Instead of screaming and throwing a tantrum about the things that make you upset, praise your partner for doing the things that are helpful to you.
2. Give your partner space.
Give yourselves a chance to unwind before tackling the evening's chores. You both need some transition time after work, and once you've had that time you will both be much better listeners and probably more willing to cooperate with each other.
3. Remember the good old days.
Almost everyone remembers the "early days" of the relationship as more fun than the present. It's probably because you weren't arguing about how to get to the restaurant, where to sit or how much to drink.
4. Be polite.
Try being polite for a week. There's no shame in saying "Thanks for picking up the kids" or "Great looking dinner! Can't wait to try that chicken." While it may seem silly to talk that way to your partner, just remember you would do the same for a business partner, employee or your child.

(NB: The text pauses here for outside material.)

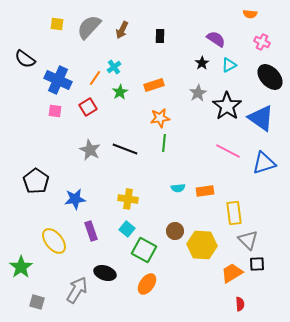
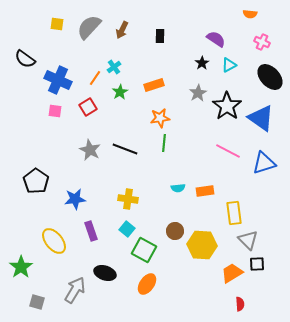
gray arrow at (77, 290): moved 2 px left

5. Break the cycle of arguments.
You don't have to voice your displeasure about everything. Rather than "expressing yourself" in a negative way, break the cycle of blame and recrimination by treating your spouse more like a friend or co-worker. You wouldn't argue with your coworker about mundane details because you want to have a civil relationship with this person.
6. Never say never.
Don't begin sentences with "You never..."
--"You never clean up after..."
--"You never take my feelings into account..."
--"You never think of anyone but yourself..."
This places your spouse on the defensive and accomplishes nothing. It is a losing start. Try this instead: "You know what would be really great?" or "It would really help me if you could..."
7. Say "thank you."
Show your appreciation for all the things that your partner does no matter how small or how you may really feel. Something as simple as a "thank you" can make a dramatic difference in your relationship in a matter of weeks.
--"Thanks for picking up the kids."
--"Oh, look, the dry cleaning is back. Thanks, honey, for picking it up."
8. Just listen.
Try just listening to your partner without offering suggestions, criticism or a solution to his/her problems. Most of the time your spouse just wants you to listen and calmly empathize without saying any more. Even if it seems pointless to you, that's often all that the person needs.